Just the idea that the medium is trying to convey its “content” through various ways of expressing itself is interesting. For example, when I’m in a new town, I don’t necessarily care so much about what the name of a restaurant is. It probably will tell me little about the menu or the dining area or the type of service I will receive. What I look for, is the way it presents itself. What kind of sign/logo do they have? Do I recognize it as a chain? I feel like most of the time this is kind of done without even thinking about it. But, of course, after reading this passage I was like well, yeah, I do that. The medium of the logo and the idea of the chain represent and are an extension of what you’re going to get when you enter it.
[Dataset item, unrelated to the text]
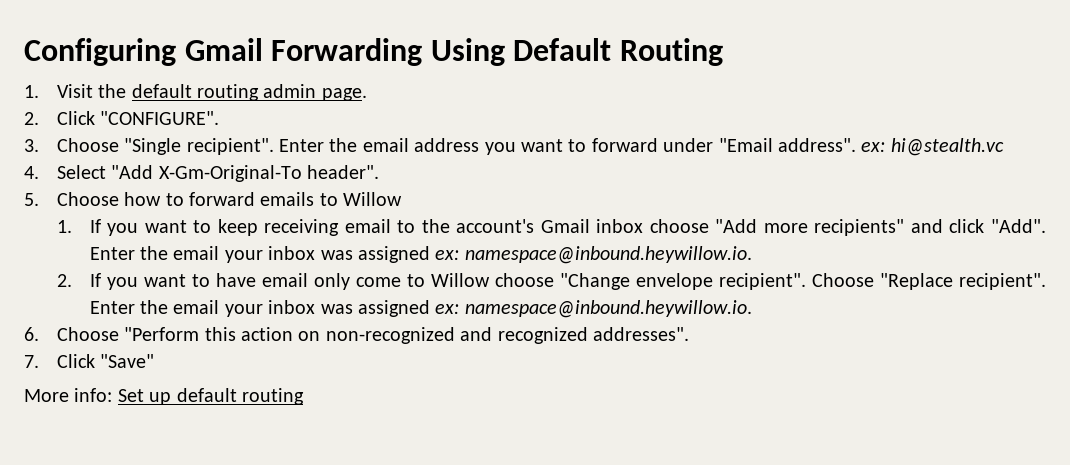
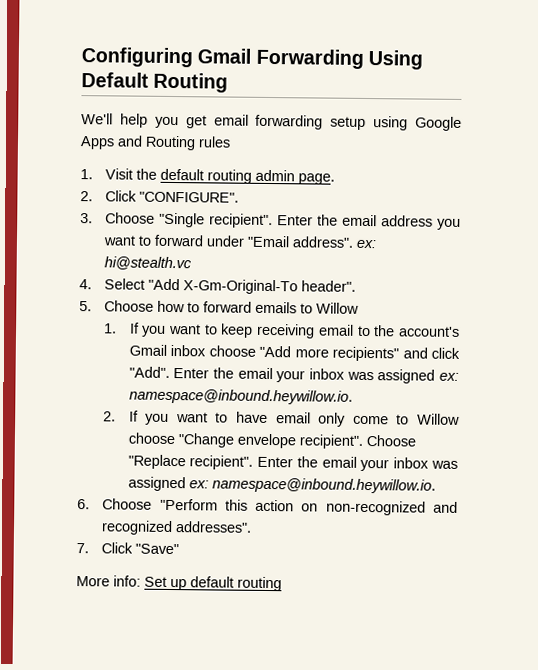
(723, 52) none -> [81,113,462,131] [80,135,231,151] // We'll help you get email forwarding setup using Google Apps and Routing rules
Just like a website is a message in and of itself. If a company had a well-designed website, it will impress me more than the actual things it says in the passages describing how the company started and where it is now. I don’t care. If your site is presentable, your place and your content is probably presentable too. We just live in a world where we move so fast that we care more about how the media is presented to us rather than what it’s actually saying. I find this relevant when I have to post the same thing on 4 social media channels and get people from all 4 channels contacting me in various ways. People want to know things, but they want to know them (and they get the most out of them) when they are presented in a way that makes sense to them (is a way that is an extension of who they are/what they care about)
As I’m finishing up this post I’m realizing that I didn’t even dive into many of the other things I thought about while reading this post. Hopefully, we can have a very lively discussion in class tomorrow! What do you guys think?